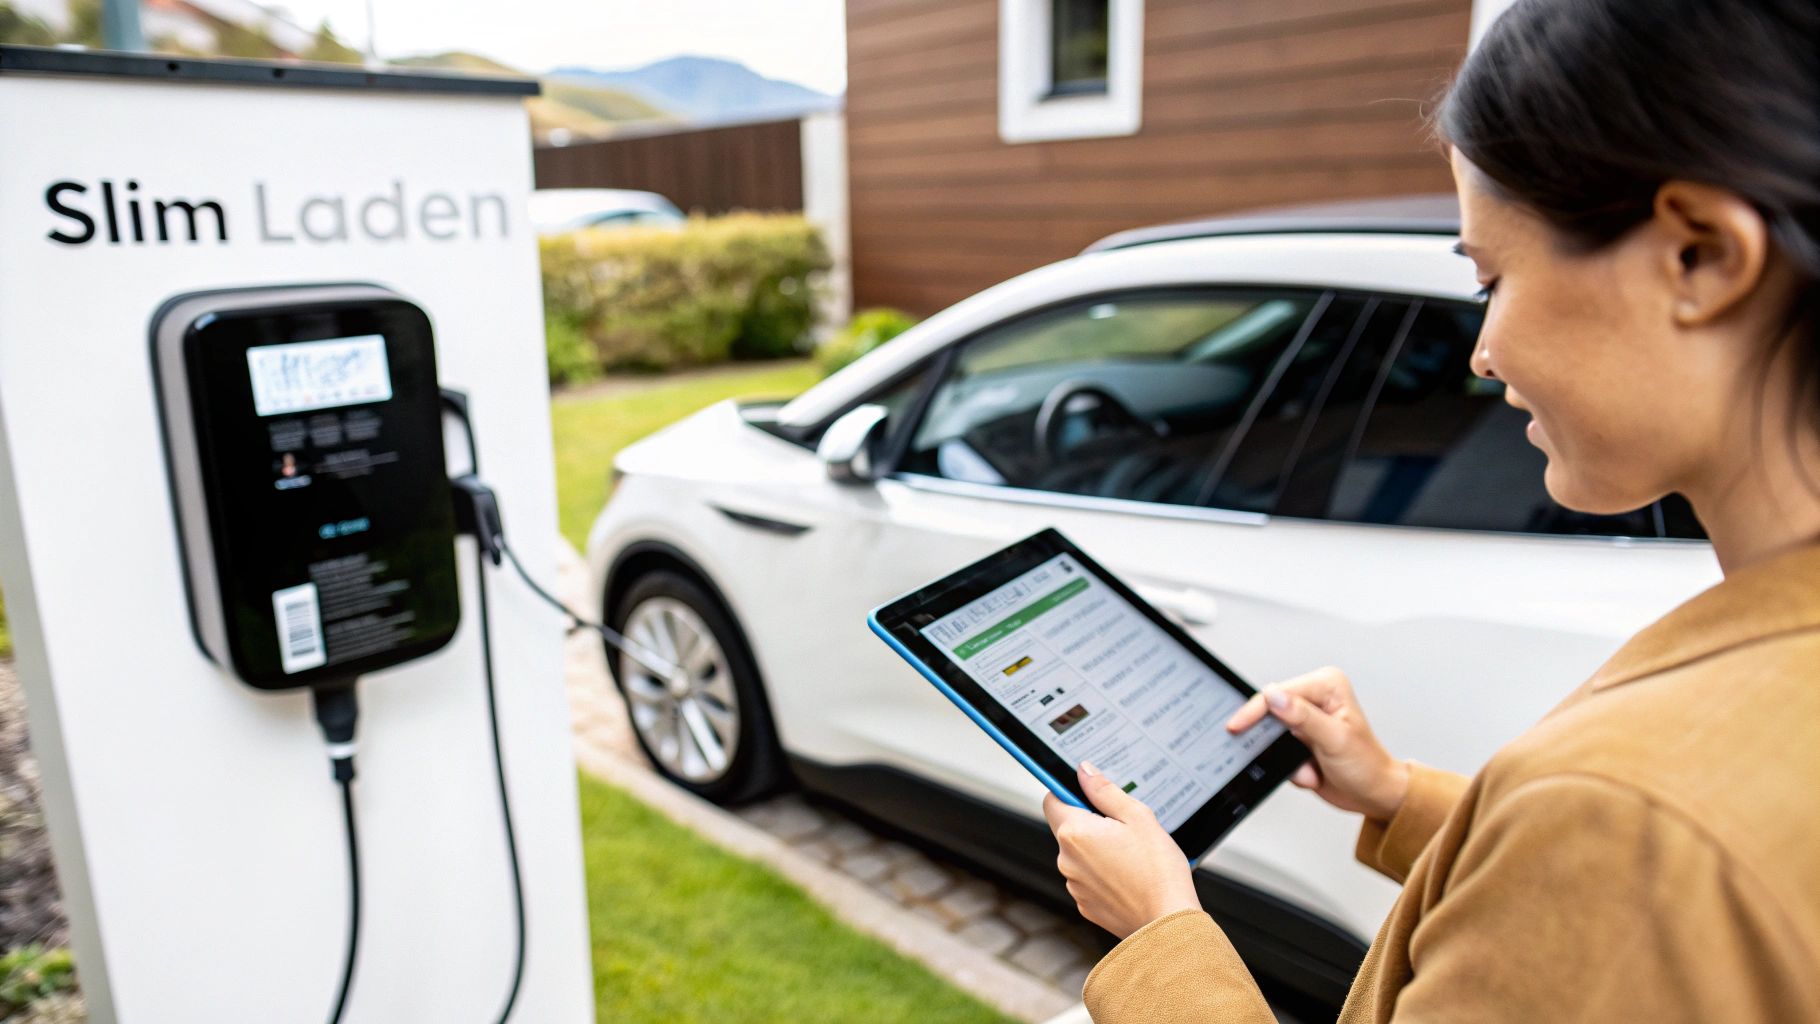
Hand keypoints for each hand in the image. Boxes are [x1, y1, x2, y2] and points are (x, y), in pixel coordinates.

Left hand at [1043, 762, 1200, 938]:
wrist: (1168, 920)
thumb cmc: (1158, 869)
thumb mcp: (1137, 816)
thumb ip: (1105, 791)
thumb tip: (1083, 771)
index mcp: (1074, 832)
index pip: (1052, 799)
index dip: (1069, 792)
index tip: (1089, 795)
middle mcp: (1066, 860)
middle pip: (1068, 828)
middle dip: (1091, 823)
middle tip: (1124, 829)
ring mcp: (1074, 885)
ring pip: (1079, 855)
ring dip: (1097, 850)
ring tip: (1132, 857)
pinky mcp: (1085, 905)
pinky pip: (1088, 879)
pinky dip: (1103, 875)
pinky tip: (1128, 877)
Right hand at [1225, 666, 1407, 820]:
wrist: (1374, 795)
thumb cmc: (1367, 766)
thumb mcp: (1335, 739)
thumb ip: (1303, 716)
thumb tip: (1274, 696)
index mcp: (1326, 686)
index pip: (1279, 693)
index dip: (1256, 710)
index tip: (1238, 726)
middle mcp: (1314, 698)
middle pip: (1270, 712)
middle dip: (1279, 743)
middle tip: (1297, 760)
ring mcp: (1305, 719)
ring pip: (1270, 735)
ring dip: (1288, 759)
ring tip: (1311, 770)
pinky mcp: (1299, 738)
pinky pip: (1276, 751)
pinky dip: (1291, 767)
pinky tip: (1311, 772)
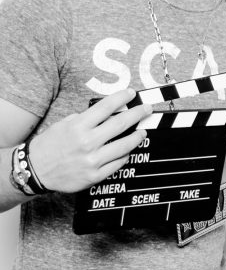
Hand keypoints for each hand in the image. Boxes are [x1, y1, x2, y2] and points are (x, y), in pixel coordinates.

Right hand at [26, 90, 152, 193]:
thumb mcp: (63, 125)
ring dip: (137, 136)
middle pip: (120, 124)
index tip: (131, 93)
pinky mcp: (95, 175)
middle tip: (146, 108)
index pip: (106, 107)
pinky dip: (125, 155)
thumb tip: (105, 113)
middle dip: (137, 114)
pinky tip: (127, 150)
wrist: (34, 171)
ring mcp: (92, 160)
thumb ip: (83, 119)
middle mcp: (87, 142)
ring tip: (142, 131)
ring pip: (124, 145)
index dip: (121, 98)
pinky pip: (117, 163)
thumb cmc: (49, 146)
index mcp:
***
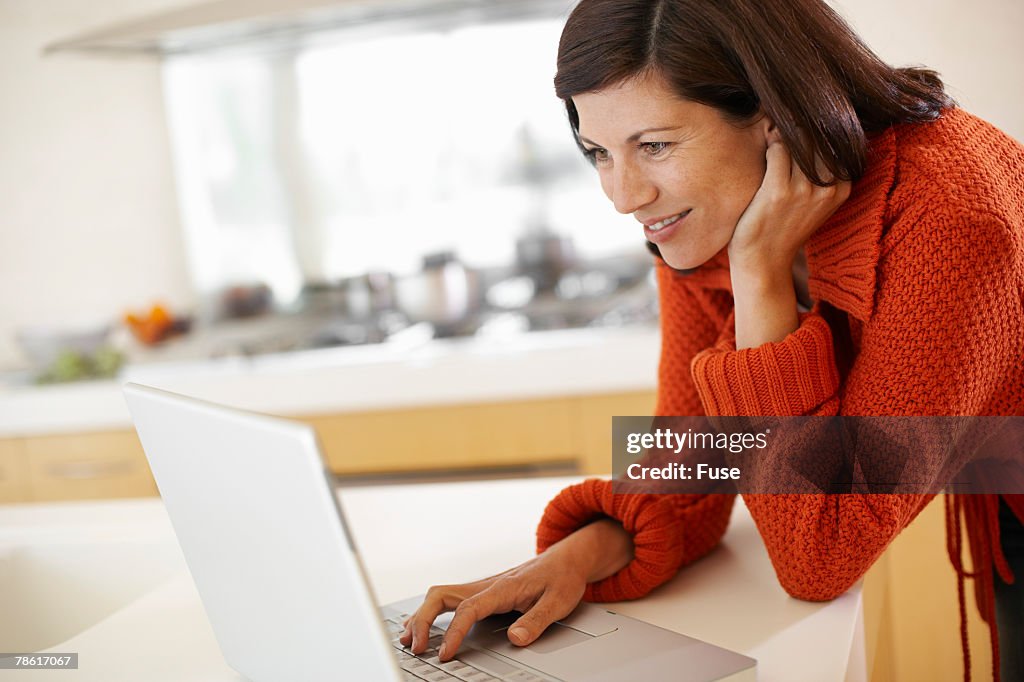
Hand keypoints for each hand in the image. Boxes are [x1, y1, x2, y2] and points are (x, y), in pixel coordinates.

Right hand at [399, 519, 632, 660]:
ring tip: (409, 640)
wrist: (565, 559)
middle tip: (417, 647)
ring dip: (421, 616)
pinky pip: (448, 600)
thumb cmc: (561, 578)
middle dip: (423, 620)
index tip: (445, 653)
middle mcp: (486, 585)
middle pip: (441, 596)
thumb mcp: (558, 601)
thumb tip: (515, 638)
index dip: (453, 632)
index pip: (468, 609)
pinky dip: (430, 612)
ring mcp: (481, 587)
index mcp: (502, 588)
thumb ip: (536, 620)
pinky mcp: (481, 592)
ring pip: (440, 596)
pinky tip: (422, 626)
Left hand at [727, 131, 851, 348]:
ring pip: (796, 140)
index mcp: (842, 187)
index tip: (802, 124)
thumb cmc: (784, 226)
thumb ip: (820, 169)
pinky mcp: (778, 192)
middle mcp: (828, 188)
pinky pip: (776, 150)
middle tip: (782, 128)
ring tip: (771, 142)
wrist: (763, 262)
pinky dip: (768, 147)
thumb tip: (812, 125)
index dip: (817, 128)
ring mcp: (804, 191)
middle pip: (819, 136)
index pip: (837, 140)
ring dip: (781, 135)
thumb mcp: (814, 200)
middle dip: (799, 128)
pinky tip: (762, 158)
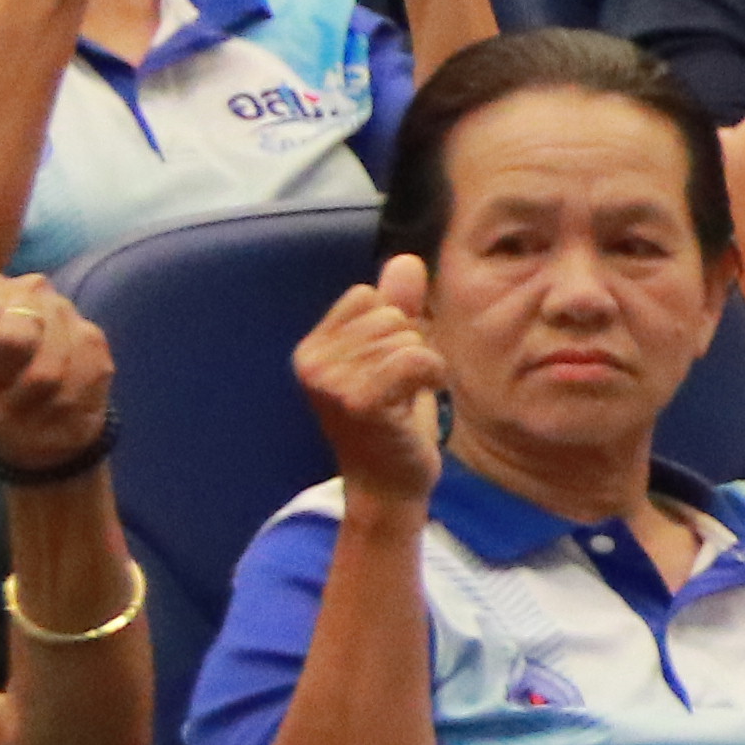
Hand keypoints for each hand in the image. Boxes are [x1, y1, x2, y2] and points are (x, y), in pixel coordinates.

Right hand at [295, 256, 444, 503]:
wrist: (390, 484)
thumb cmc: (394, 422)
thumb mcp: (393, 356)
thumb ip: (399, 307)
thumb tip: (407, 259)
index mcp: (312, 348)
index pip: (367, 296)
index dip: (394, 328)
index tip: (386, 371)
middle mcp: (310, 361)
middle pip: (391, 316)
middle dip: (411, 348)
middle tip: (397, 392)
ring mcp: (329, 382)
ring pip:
***
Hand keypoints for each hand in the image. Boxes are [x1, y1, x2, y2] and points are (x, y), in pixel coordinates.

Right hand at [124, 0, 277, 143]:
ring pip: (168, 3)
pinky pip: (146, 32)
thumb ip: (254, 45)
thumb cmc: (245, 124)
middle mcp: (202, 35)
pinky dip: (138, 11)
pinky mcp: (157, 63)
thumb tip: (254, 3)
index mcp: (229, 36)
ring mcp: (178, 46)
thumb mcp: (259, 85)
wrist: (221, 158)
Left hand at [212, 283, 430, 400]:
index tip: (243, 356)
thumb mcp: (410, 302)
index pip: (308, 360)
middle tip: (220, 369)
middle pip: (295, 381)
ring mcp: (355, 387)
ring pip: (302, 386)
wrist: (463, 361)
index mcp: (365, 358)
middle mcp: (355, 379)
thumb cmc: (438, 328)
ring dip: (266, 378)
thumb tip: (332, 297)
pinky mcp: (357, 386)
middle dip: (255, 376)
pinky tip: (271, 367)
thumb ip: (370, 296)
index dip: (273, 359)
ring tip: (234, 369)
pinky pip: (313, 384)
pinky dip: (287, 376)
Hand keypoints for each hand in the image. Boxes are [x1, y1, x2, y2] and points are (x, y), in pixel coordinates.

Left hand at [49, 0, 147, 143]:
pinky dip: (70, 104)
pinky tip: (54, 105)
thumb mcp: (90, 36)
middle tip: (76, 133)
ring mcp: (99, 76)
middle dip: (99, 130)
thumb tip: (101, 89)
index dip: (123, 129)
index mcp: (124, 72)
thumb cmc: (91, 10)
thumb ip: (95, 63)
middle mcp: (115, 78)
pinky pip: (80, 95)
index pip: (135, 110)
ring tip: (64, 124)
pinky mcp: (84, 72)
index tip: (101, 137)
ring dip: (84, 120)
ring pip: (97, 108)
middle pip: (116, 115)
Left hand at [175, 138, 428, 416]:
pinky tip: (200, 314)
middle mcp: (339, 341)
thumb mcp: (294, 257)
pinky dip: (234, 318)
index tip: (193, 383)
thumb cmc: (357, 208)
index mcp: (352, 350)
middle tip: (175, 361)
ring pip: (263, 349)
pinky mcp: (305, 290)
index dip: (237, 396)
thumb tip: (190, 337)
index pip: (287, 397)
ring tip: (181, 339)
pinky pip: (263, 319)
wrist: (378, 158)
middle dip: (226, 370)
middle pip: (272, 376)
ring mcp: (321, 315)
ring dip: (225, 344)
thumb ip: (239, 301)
***
> [What is needed]
For each line above that has the word "Left", add one to a tally, and report the final tally alone.

> [Result below]
5